Parity is about fairness. Americans with behavioral health conditions often have more difficulty getting the treatment and services they need when compared to individuals seeking other medical care. Explore parity-related information regarding legislation, statutes, and regulatory actions since the Federal Parity Law was passed in 2008.
Alabama Parity Law
The sections of Alabama law relevant to parity are found in the state insurance law. There is a section about mental health coverage and a section about autism coverage. Substance use disorder services are excluded.
It is not possible to provide direct links to sections of Alabama law due to the functionality of the state’s website. To find the section on mental health coverage go to this link and then click on the left side of the page; click on Title 27; then click on chapter 54. You can then click on each subsection of this section.
This section (27-54-4) requires large employer fully-insured plans to offer optional mental health coverage that large employers can accept or reject. Small employer plans and individual plans do not have to comply with this section of the insurance law.

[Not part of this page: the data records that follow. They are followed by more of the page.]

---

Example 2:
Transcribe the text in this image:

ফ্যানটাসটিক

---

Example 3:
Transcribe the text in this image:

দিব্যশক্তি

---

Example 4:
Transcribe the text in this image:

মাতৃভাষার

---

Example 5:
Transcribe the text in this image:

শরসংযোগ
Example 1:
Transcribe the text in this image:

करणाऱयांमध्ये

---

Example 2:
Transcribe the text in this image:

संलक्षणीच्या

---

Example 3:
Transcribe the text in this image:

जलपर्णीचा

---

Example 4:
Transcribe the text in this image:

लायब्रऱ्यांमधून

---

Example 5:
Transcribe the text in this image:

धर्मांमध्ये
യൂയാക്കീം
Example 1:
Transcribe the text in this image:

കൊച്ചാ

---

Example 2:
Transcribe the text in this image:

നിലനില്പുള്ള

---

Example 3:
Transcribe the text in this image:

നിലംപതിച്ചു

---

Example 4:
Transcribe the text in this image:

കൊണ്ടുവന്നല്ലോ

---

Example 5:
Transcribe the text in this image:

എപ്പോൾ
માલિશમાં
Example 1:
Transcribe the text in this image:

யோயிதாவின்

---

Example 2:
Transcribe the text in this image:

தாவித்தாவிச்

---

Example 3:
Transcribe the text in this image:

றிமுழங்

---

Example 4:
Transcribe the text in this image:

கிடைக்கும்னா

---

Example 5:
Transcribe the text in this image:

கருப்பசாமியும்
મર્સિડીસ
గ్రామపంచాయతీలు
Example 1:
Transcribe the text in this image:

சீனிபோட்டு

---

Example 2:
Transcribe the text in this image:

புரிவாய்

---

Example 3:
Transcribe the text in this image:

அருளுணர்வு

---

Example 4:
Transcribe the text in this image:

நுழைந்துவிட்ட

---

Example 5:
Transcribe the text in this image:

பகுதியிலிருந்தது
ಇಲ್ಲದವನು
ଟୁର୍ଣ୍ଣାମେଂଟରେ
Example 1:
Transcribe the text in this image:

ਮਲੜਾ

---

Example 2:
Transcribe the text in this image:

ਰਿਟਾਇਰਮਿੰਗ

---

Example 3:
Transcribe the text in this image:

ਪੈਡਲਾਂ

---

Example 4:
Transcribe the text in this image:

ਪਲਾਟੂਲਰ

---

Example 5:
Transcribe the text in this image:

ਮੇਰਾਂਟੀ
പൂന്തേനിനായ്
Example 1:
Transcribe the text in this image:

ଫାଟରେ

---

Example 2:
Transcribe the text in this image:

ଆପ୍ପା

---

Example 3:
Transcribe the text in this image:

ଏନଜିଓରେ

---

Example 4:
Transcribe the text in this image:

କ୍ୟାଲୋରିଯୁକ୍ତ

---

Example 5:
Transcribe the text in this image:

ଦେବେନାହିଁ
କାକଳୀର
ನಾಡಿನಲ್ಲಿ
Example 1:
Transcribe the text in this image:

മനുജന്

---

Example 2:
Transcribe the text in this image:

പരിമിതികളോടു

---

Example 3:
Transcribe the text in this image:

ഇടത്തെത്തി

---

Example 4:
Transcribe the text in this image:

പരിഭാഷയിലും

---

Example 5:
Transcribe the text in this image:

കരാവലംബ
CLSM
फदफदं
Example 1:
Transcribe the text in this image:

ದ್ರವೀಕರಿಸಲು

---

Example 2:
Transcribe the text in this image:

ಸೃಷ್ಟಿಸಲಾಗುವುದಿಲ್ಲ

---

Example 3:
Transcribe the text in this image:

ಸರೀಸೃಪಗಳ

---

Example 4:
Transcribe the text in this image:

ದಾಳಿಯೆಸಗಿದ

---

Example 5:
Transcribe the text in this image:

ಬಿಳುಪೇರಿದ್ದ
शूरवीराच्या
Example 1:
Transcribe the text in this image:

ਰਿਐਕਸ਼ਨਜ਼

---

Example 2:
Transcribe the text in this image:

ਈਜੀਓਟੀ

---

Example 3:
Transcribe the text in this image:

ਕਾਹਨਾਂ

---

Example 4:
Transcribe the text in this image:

This section (27-54-4) includes all mental health conditions listed in the mental disorders section of International Classification of Diseases. However, it explicitly states that substance use disorders are excluded. It also specifically mentions these conditions:
- Schizophrenia, schizophrenia form disorder, schizoaffective disorder.
- Bipolar disorder.
- Panic disorder.
- Obsessive-compulsive disorder.
- Major depressive disorder.
- Anxiety disorders.
- Mood disorders.
This section (27-54-3) makes clear that inpatient care, outpatient care, and partial hospitalization (“day treatment”) are included. These services must be on “terms and conditions that are no less extensive” than other medical services.
The section (27-54-4) also states that insurance plans must “use the same criteria” for medical necessity for mental health treatment as they use for other medical treatment.
Each plan affected by this section (27-54-6) of the law is required to file an annual cost report with the Commissioner of Insurance that includes “certification of parity in mental health benefits.”
It is not possible to provide direct links to sections of Alabama law due to the functionality of the state’s website. To find the section on autism coverage go to this link and then click on the left side of the page; click on Title 27; then click on chapter 54A. You can then click on each subsection of this section.
This section requires large employer fully-insured plans to offer optional autism coverage for children through age 9 that large employers can accept or reject. It defines autism spectrum disorder as any pervasive developmental disorder listed in the DSM and specifically mentions:
- Autistic Disorder
- Asperger’s Disorder
- Pervasive developmental disorder not otherwise specified
Treatment for autism spectrum disorder is defined as:
- Behavioral health treatment
- Psychiatric care
- Psychological care
- Therapeutic care
- Pharmacy care
All of these are defined in more detail in this section of the law.
Insurance plans are only allowed to review a child’s treatment plan once every 6 months.